I can't even begin to explain the POWER in the text he left us. Forget that it's the most read, oldest, intact piece of literature on planet earth, but it's alive! I learned God's character and nature. I learned Satan's character and nature. I learned the human character and nature. Things in life became very clear. I even asked God to make himself known to me. I asked him to speak to me, to show me things. Guess what? He did. I would wake up each morning with some new gift he gave me. An understanding, a knowing, a connection, a new heart for someone I struggled to forgive. It was blowing my mind.
I could see clearly how his word had been distorted over the years by us humans that have been deceived by Satan. I could see the beauty that he intended. I could see the Father's heart so clearly. He is love. Love requires things though. Things I needed to lay at his feet. I found myself to have a spirit of rebellion, selfishness, judgement and more. I had idols that I was hesitant to lay down, as they gave me false comfort. Day by day, he lovingly showed me the places I needed healing. Still growing and learning and seeking him in all those areas. But my hope is now FIRMLY rooted in the God I learned to re-love.

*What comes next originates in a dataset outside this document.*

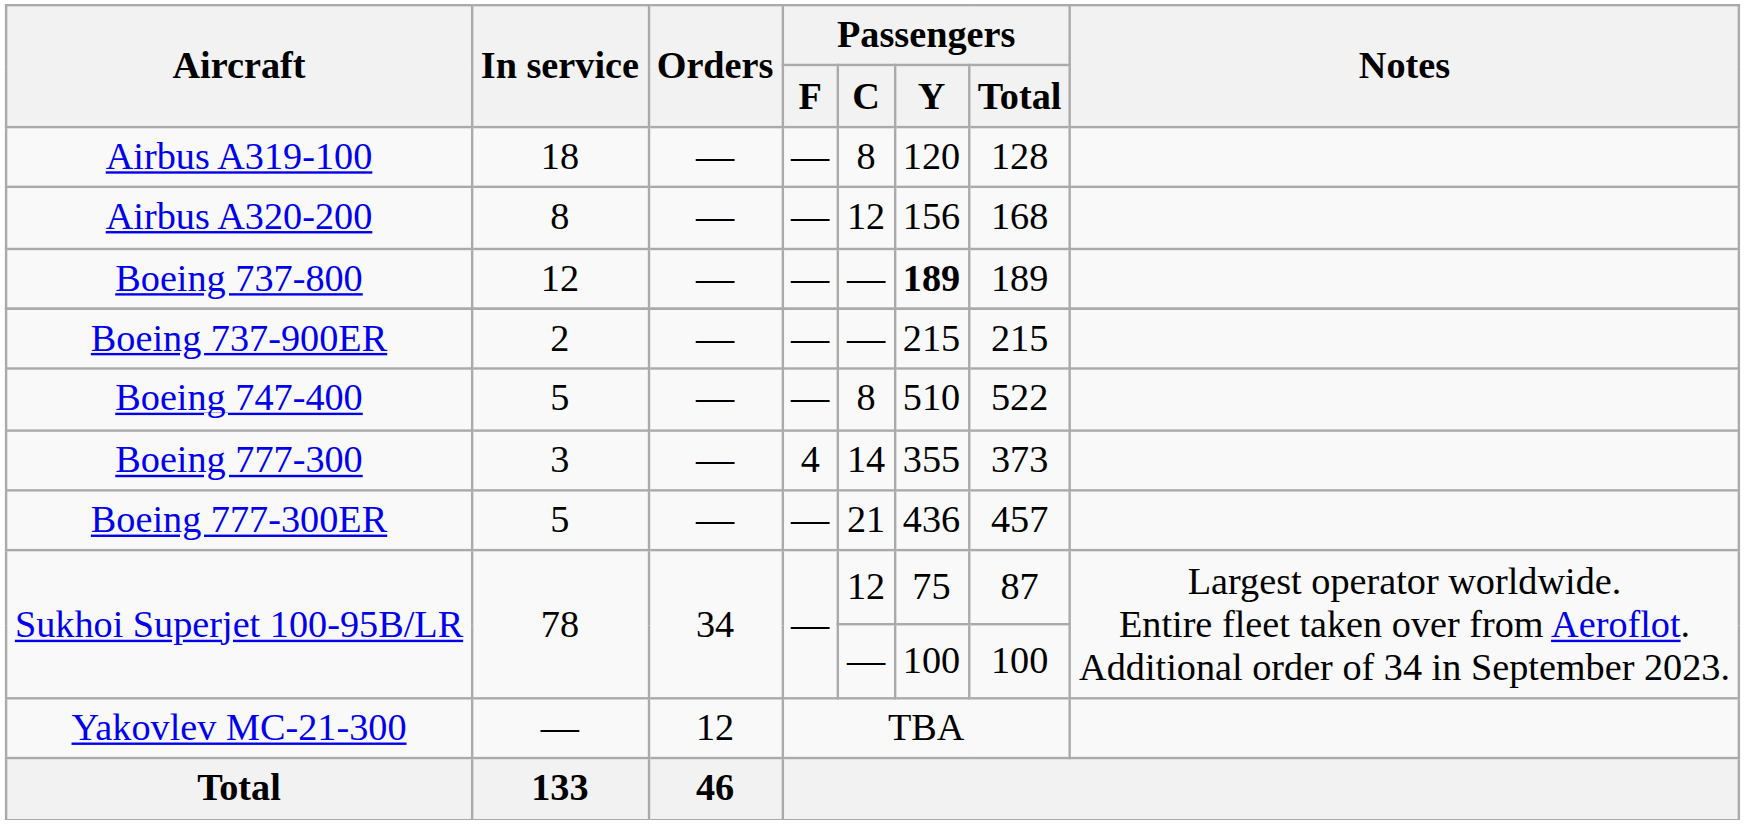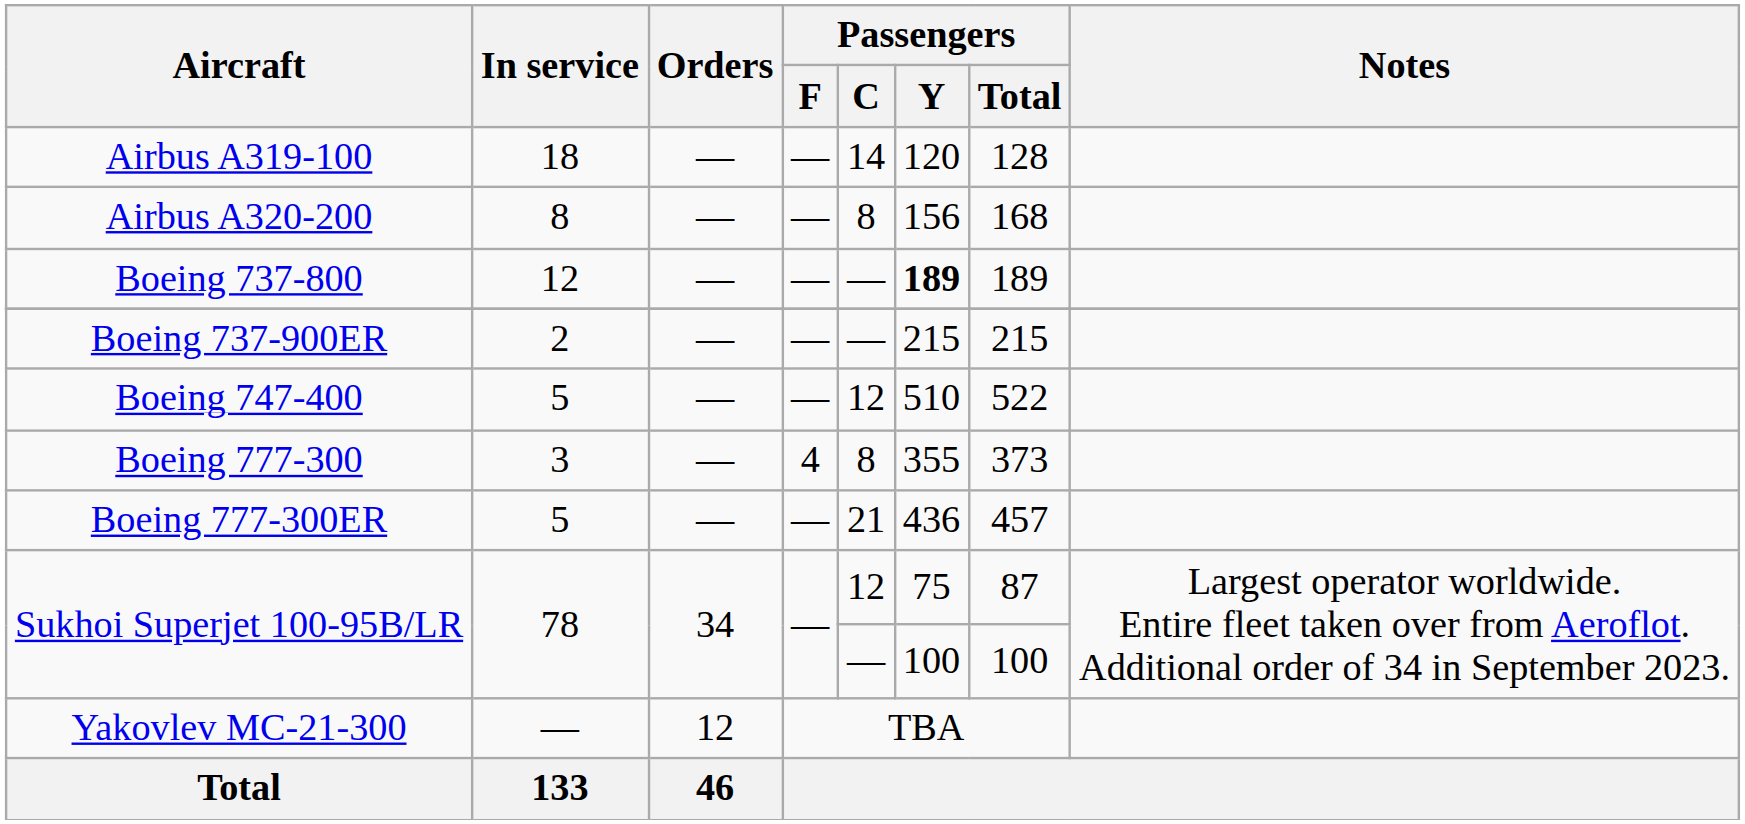Airbus A319-100 | Passengers / C: 8 -> 14
Airbus A320-200 | Passengers / C: 12 -> 8
Boeing 747-400 | Passengers / C: 8 -> 12
Boeing 777-300 | Passengers / C: 14 -> 8
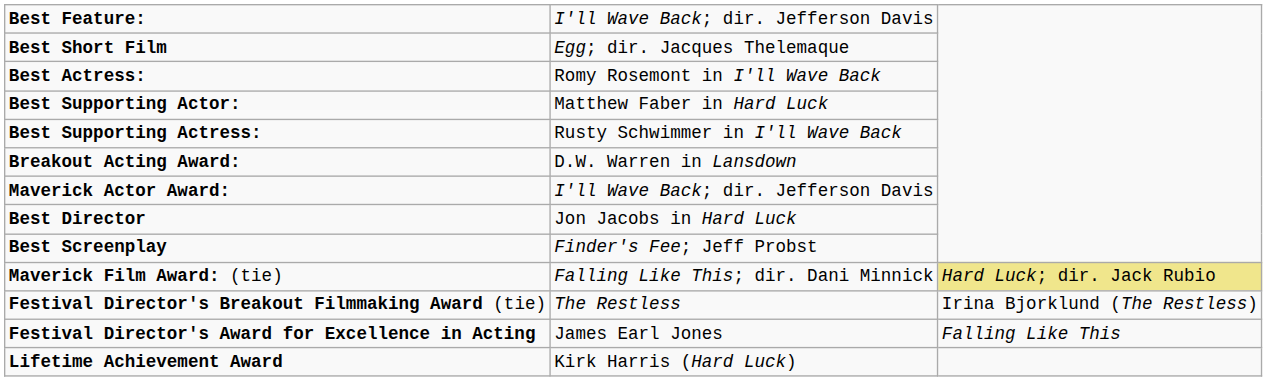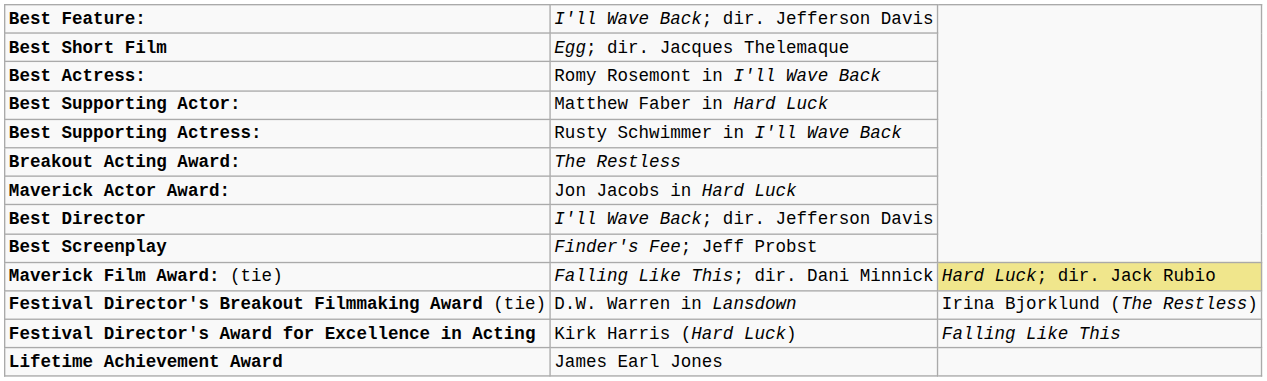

You see, the God I thought I was serving was based on my own selfish wants and desires. I was doing him favors by telling everyone what the answers were to this broken world. Who am I to think I hold that kind of knowledge? Healing step one...stop thinking I know everything. I don't. Not even close. Not one step without sitting in his word and asking him where to go, what to say, what to do. Not. One. Step.
"But seek first the kingdom of God and his righteousness, and all these things will be added to you." Matthew 6:33
and I find it wonderful that he is talking to us about fear and anxiety here...
"Therefore do not be anxious about tomorrow, for tomorrow with be anxious for itself. Sufficient for the day is it's own trouble." Matt 6:24
Friends, seek first the kingdom of God. The treasure is endless.